デジタル広告を配信するアドネットワークをしっかりとコントロールし、不適切サイトに表示されないようにすることがリスク対策として重要性を増しています。
閲覧数が伸びるほどサイト側の広告収入が増える仕組みの中では、多くのメディアが炎上事例を取り上げて読者の目を引いているところです。
非実在型炎上、つまり一部でしか批判されていないものを「炎上した」と騒ぎ立てることも閲覧数稼ぎの一端だと思います。
フェイクニュースとも言える非実在型炎上に自社が巻き込まれないようしっかりウォッチしなければいけませんし、巻き込まれてしまった場合は「本当に炎上しているのか」という世論を把握しなければなりません。
逆に言えば、世論は「完全にアウト」と判断しているのに謝らないという選択をすると、さらに炎上してしまうことにもなりかねません。「その見極めをしっかりしましょう」というのが、この1年のトレンドかなという気がします。
10年経っても消えない!? 炎上トラブルは蒸し返される
最後は、東日本大震災から10年に関してです。1つ取り上げたいのは2011年3月に発生した、大手文房具メーカーの炎上事例です。

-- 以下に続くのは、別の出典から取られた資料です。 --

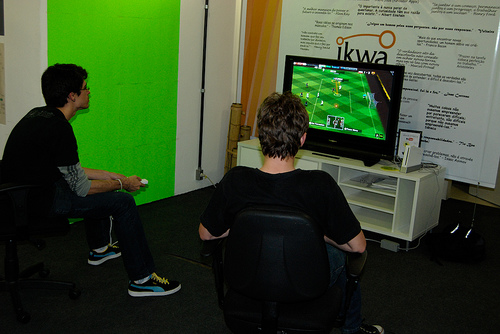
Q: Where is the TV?
A: In front of the kids.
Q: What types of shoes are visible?
A: Puma.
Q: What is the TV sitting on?
A: A shelf.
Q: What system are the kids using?
A: Wii.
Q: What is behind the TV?
A: A poster.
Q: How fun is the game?
A: Very fun.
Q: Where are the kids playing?
A: In a room.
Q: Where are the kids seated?
A: In a room.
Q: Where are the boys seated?
A: In front of the TV.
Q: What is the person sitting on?
A: Black swivel chairs for gaming.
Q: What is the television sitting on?
A: Entertainment system stand, furniture.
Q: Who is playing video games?
A: Two boys wearing black.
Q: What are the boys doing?
A: Playing video games.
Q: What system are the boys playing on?
A: Wii.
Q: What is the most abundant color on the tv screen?
A: Green.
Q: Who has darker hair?
A: Boy to the left.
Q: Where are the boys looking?
A: At the TV.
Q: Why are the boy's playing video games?
A: For fun.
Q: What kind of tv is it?
A: Flat screen.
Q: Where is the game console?
A: Beside the TV.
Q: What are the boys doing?
A: Playing a video game.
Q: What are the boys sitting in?
A: Chairs.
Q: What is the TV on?
A: A TV stand.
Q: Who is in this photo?
A: Two men.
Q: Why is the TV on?
A: The men are playing a game.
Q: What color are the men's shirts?
A: Black.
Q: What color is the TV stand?
A: White.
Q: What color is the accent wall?
A: Neon green.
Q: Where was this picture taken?
A: A game room.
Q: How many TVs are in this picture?
A: One.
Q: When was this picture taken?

未曽有の震災からわずか2日後の3月13日。この会社の人事担当者が、生活基盤を失った被災地の就活生への配慮に欠けた高圧的なメールを送付して大炎上しました。
翌日、会社側が公表した謝罪文はネットでも絶賛されたほど潔い内容でしたが、結果的には10年経った今でも当時の人事担当者のメールに対する恨み、怒りが蒸し返され、炎上した事実が思い出されてしまっています。
例え事後対応が見事だと評価されたとしても、トラブルになった事象はこのように掘り起こされてしまう可能性があるということです。